We were being defeated by British lawyers, not a foreign enemy. By 2014 and the rise of ISIS, our legal processes had become so convoluted that we were fearful of making arrests on the ground. Permission sets, jargon for the rules under which we operated, became a mess. Allies, notably the United States, grew weary of working with us because of this legal paralysis.
Class Dimension
There is also an additional and very ugly dimension to this. The lawyers who intimidated our soldiers were often well-heeled and highly educated. Their targets were young soldiers from white, working-class communities in neglected towns across the Midlands and North, some following in the footsteps of their forebears into famous regiments such as the Fusiliers, the Lancashires and others. These young soldiers' education might sometimes have been limited. Some were from troubled backgrounds. But their courage, decency and patriotism were first class. They were sacrificial lambs for the enlightened of North London.
Hermer's Defence
Hermer says his role in this was minor. On Wednesday, a spokesman said the suggestion the Attorney acted for individuals with the knowledge that their claims were false is categorically untrue. Starmer, too, has played down his involvement. But I see these two senior figures and those like them for what they are: members of a class of lawyers who used British statute to attack British soldiers and the state. Their actions, deliberately or not, helped undermine our national resolve.

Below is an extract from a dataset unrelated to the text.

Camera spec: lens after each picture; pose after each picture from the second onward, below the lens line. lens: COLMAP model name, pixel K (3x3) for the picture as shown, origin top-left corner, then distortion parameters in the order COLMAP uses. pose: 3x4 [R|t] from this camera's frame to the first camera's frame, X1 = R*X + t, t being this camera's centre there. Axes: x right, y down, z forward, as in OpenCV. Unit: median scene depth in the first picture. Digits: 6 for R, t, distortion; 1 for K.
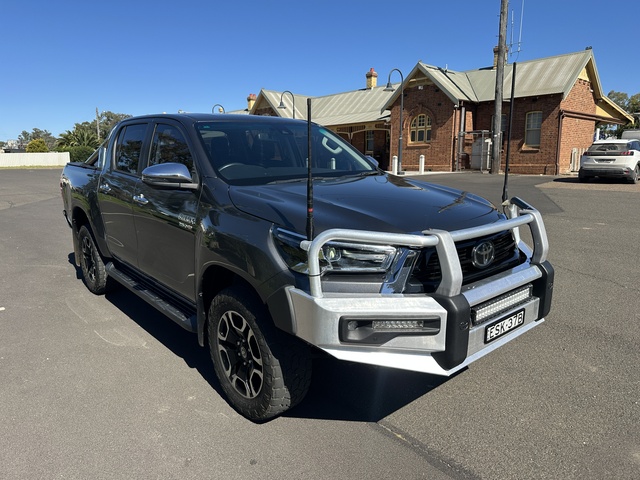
lens RADIAL K [[450.5, 0, 320.9], [0, 450.5, 240.1], [0, 0, 1]] dist [0.010879, -0.037992]
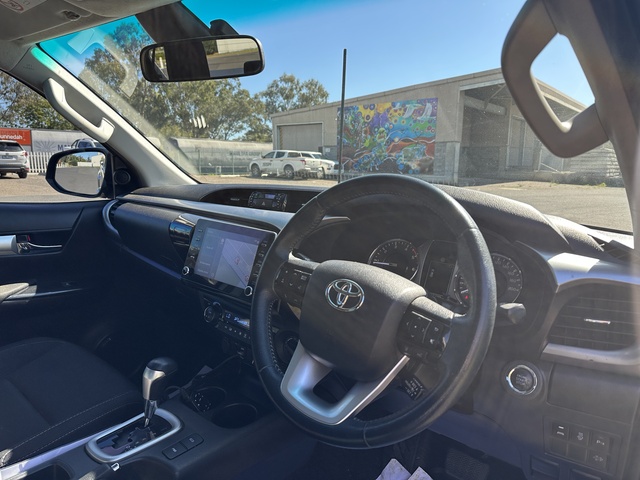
lens RADIAL K [[450.5, 0, 325.8], [0, 450.5, 248.8], [0, 0, 1]] dist [0.010879, -0.037992]
pose [[-0.177939, -0.172628, 0.968781, -0.052464], [0.154533, 0.967375, 0.200761, -0.023627], [-0.971832, 0.185432, -0.145457, 0.139056]]
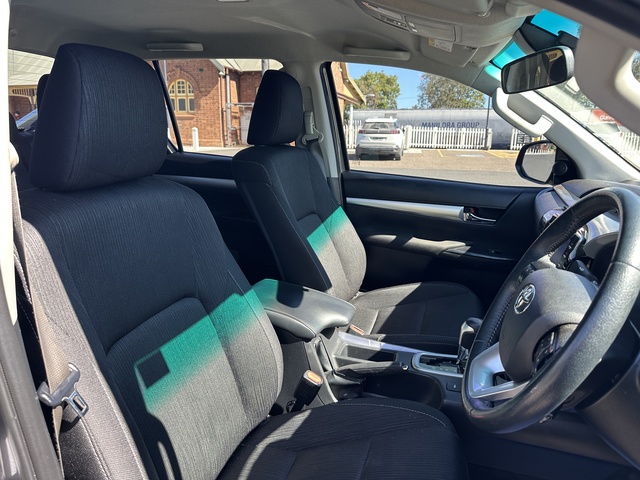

They were aided and abetted in this shameful enterprise by parts of the media, notably the BBC and The Guardian. I regret to say that the response of legal advisers in the Foreign Office and Ministry of Defence was hand-wringingly feeble and has remained so to this day.
Call for Action
In my opinion, Hermer's reputation is now damaged beyond repair. I hope MPs, including Conservative leader Kemi Badenoch, demand answers. Did Hermer really press for lucrative payouts when it was likely that his Iraqi clients were lying? Is a man who willingly takes on cases such as these someone who should be our senior legal officer? General Sir Peter Wall, one of the commanders in Iraq, has said that the orchestrated claims against British troops following the Battle of Danny Boy 'were tantamount to treason'. What does Hermer, the country's chief legal officer, have to say to these devastating accusations?
I try not to hate, but there is a deep and abiding anger from so many soldiers directed at the legal vultures who libelled the British Army and hounded individual soldiers. Prime Minister Starmer will go soon. But if he cared what servicemen and women thought, there is one last thing he could do before he slinks off the political stage: sack his Attorney General, Richard Hermer.
Dr Bob Seely MBE is the author of The New Total War. He served as a British soldier on the Iraq, Afghan, Libya and ISIS campaigns.